Yazımın başlığının muhatabı İran. İran ile olan yüzlerce yıllık münasebetlerimizi ve bundan sonra olması beklenen münasebetlerimizi bir yazı dizisi halinde sizlerle paylaşmak istiyorum. Bu yazı dizisinin ilk bölümünde İran ile genel bilgileri kitabi olarak paylaşacağım ve bundan sonra ki bölümlerde de tarihten beslenerek düşüncelerimi yazacağım.
Büyük ve derin bir tarihî geçmişe sahip olan İran, M.Ö. 625 yılına kadar uzanan Pers ve Med İmparatorluklarının günümüzdeki varisleri olma özelliğini taşımaktadır. Öyle ki, bu imparatorluklar günümüzde İranlıların savaşçı özelliğe sahip olduklarına dair inancı oluşturan devletlerdir. Özellikle Perslerin Yunanlılarla ve Büyük İskender’le olan savaşları hâlâ dilden dile anlatılan tarihin bölgesel bazda kritik noktalarını oluşturan savaşlardır.

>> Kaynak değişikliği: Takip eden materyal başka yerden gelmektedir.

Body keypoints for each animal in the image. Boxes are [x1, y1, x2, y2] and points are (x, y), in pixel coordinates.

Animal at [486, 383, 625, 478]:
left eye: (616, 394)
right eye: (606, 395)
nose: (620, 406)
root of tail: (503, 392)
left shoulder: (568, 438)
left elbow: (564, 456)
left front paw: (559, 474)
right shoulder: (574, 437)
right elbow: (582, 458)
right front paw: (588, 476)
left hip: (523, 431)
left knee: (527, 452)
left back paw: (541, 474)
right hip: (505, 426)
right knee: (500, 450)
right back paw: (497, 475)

İran’da dini inanış, M.S. 630 yılına değin genel olarak Zerdüştlük idi. Ancak Arap Yarımadasında Mekke’de Hz. Muhammed’e (S.A.V) Kuran’ın indirilmeye başlamasıyla İslâm dini doğmuş oldu. Hz. Muhammed (S.A.V) tarafından 630 yılından başlayan İran’ın İslâm’a davetleri 652 yılında İslâm Devleti tarafından fethedilinceye değin devam etti. 652 yılında Sasani İmparatorluğu(dönemin İran Devleti’nin ismi) El-Kadesiye Savaşı’nda İslâm Devleti tarafından fethedilerek İslâm günümüz İran sınırları içerisinde yaygınlaşmaya başladı.

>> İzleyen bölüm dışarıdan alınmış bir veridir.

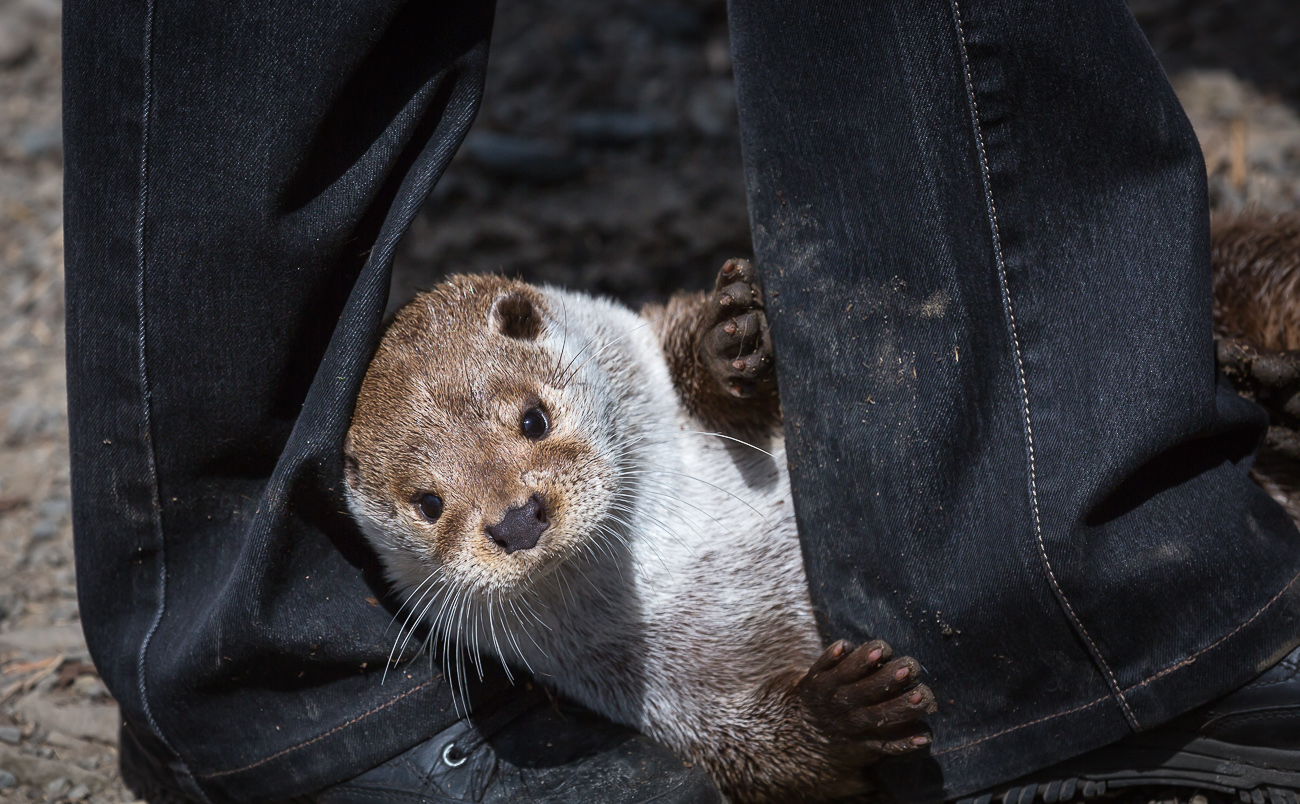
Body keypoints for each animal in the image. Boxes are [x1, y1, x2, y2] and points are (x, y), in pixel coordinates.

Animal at [343, 260, 935, 796]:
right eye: (428, 503)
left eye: (534, 419)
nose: (516, 520)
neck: (675, 562)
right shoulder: (657, 701)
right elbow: (757, 758)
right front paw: (843, 711)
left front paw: (728, 338)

İran, tarihinin hem köklü bir geçmişe dayanması hem de coğrafî konumu itibariyle her zaman güçlü bir ordu bulundurmak zorundadır. Jeopolitik konumu ele alındığında dünyanın ulaşım ağının her zaman göbeğinde yer almıştır. Dünya’daki birçok kaynağında var olduğu bir bölge olan Ortadoğu coğrafyasında konuşlanmıştır. Doğal olarak böyle özelliklere sahip bir coğrafyaya hükmeden bir devlet olduğundan kendisine ve ülkenin kaynaklarına yönelebilecek her tehdidi püskürtebilmek için caydırıcı niteliği bulunan bir silahlı kuvvete gereksinim vardır. İran’ın tarihi; Yunanlılar,Romalılar,Büyük İskender ve de Osmanlı Devleti ile giriştiği mücadelelerle doludur. (Yazarın notu:Buraya dikkat Müslüman olduktan sonra Osmanlıdan başka savaştıkları bir devlet yok ve bir de 1980’li yıllarda Irak ile savaşmaları var.)

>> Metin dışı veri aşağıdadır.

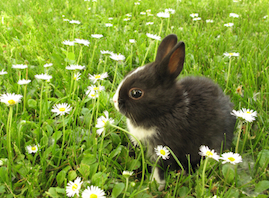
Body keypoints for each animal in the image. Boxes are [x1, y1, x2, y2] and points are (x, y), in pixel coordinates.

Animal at [112, 34, 233, 190]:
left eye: (136, 93)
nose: (115, 101)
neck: (166, 109)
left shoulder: (165, 148)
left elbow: (159, 168)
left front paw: (154, 186)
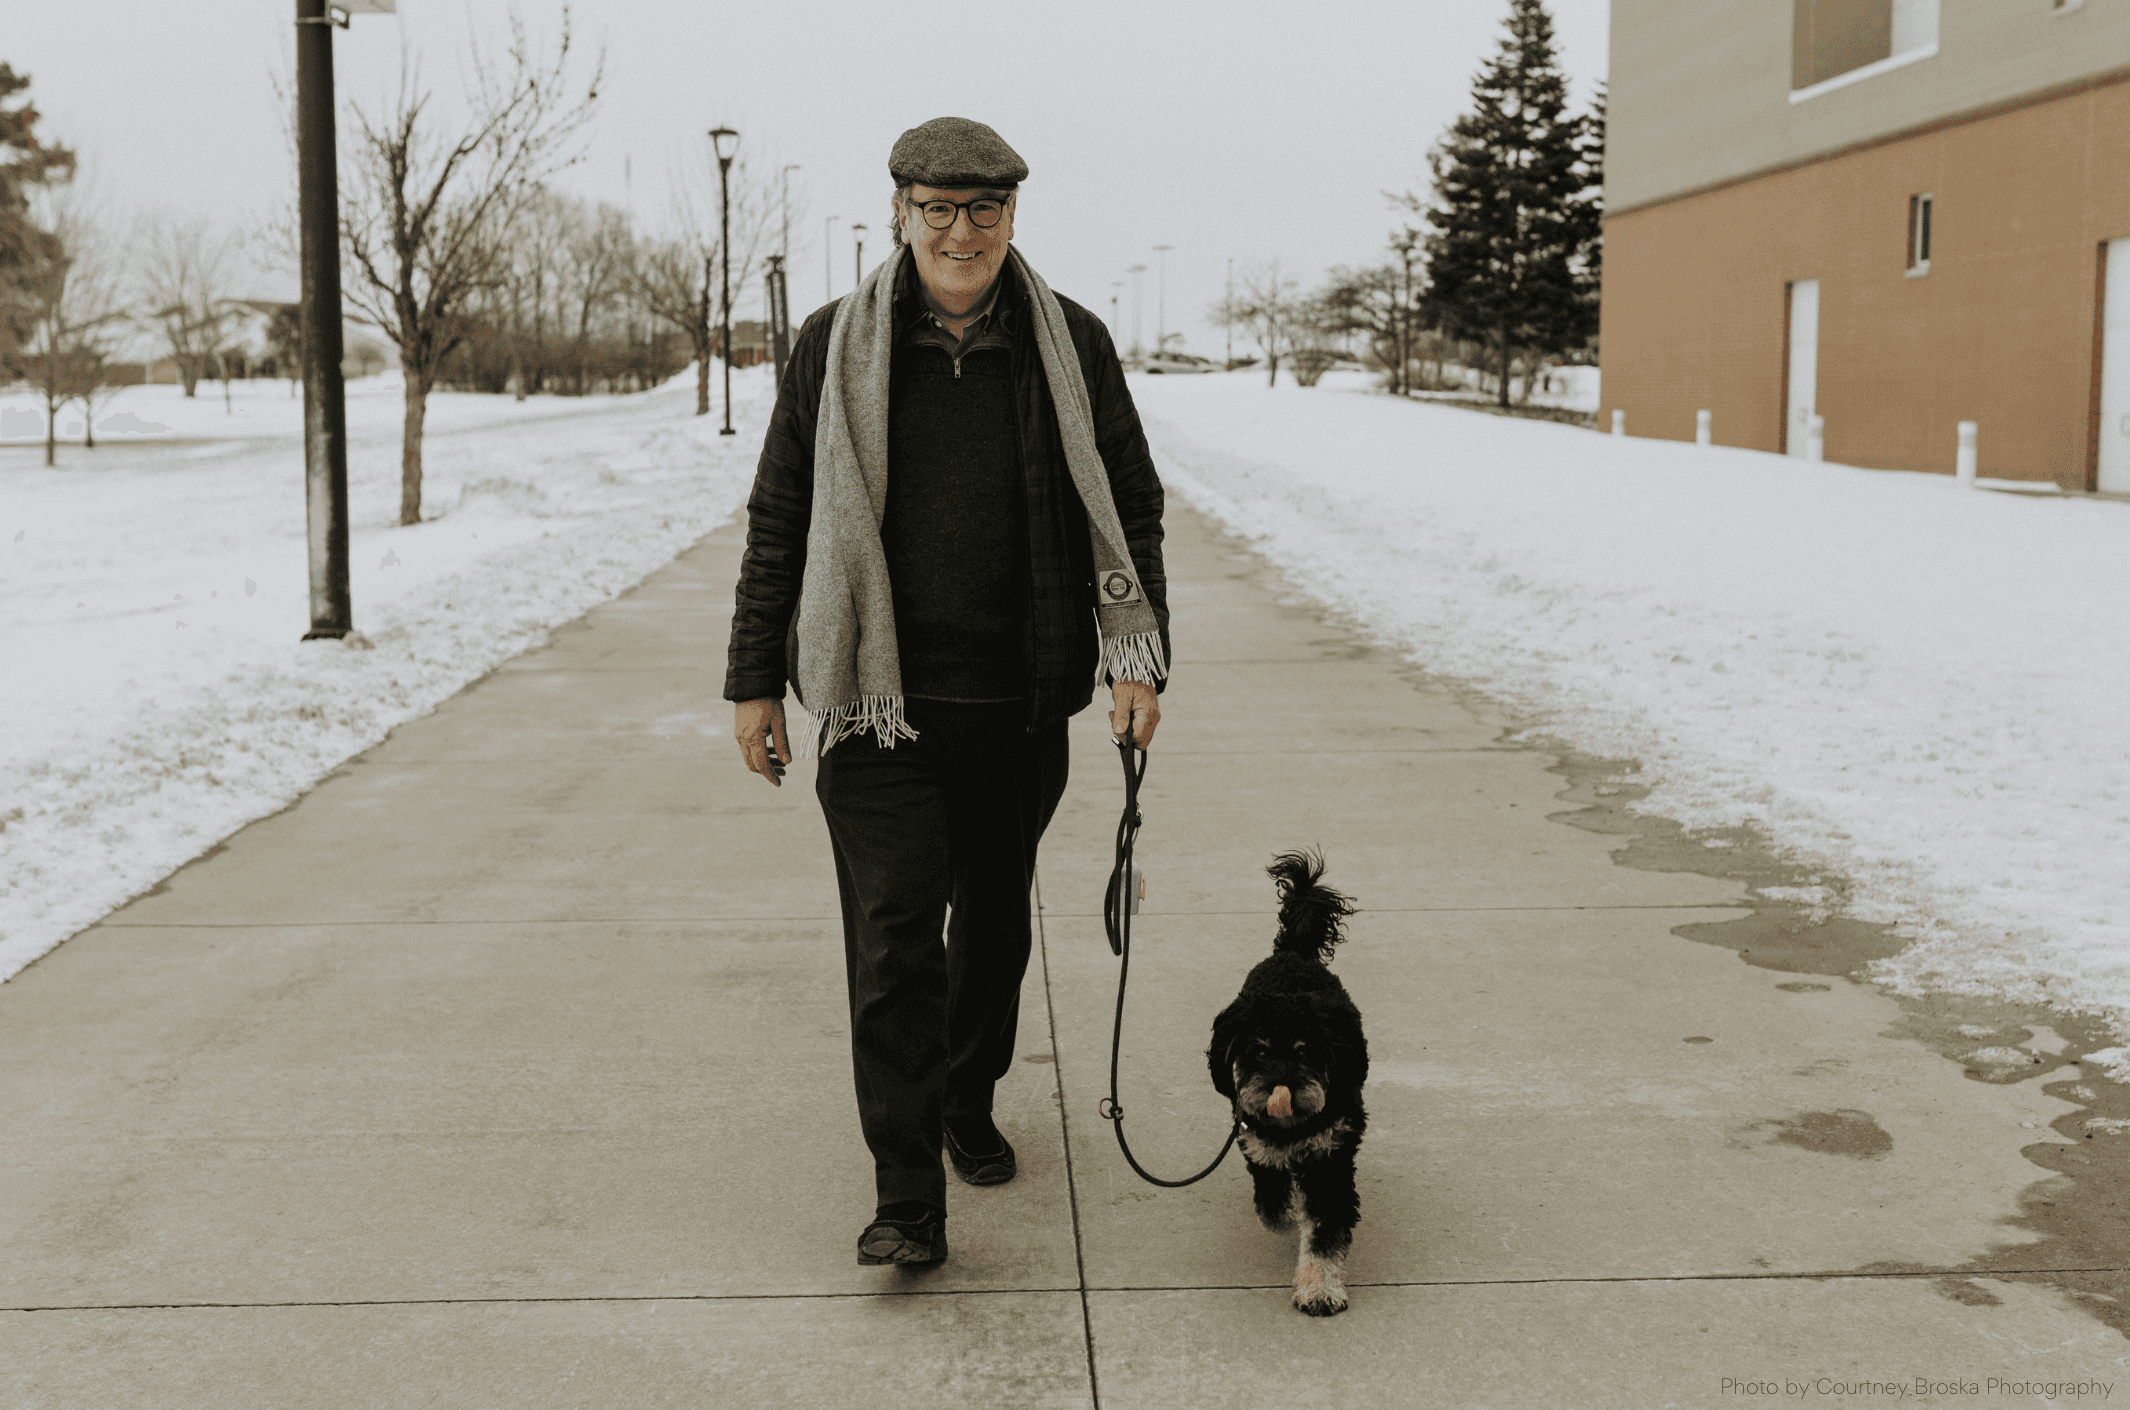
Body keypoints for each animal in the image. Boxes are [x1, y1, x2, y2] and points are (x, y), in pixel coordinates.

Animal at [1209, 856, 1371, 1320]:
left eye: (1304, 1053)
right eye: (1259, 1052)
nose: (1281, 1090)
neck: (1291, 1129)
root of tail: (1293, 953)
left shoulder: (1330, 1161)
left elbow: (1324, 1235)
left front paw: (1319, 1290)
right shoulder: (1257, 1143)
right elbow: (1271, 1196)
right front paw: (1283, 1217)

1908’de İran’da petrolün bulunması tarihinde kritik bir dönüm noktası oldu. Böylece hem emperyalist devletlerin İran toprakları üzerindeki düşünceleri hem de İran’ın 20. yy.’na damgasını vuracak olan karmaşık sosyo-ekonomik yapı ortaya çıktı.
İran’ın kırsal kesiminde feodalizm egemendi ve büyük toprak sahipleriyle topraksız köylüler arasındaki uçurum oldukça derindi. Şehirlerde ise bazargan ya da çarşı adı verilen geleneksel küçük burjuvazi, esnaf tarihsel olarak etkin bir sınıf olarak göze çarpmaktaydı. Bu sınıf aynı zamanda toplumun en çabuk örgütlenebilen kesimini oluşturmaktaydı. Özgün bir hiyerarşiye sahip olan İran uleması, mollalar hem toprak sahipleri hem de çarşı esnafı arasında nüfuz sahibiydi. Pek çok açıdan bu sınıfların çıkarlarının temsilciliğini üstlendiği gibi vakıf mülklerine sahip olması açısından kendisi de ekonomik olarak toprak sahibi sayılırdı. Petrolün ekonomik bir ürün olarak devreye girmesiyle birlikte kapitalist ilişkilerin ülkede yayılmaya başlaması sonucunda bir ticaret burjuvazisi ve işçi sınıfı da ortaya çıkmış, 1940’lardan itibaren etkinliğini artıracak olan sanayi burjuvazisinin öncülleri oluşmaya başlamıştı. Ülke, emperyalist ülkeler açısından ise artık, en güçlünün en büyük dilimi alacağı bir pasta olarak görülmekteydi.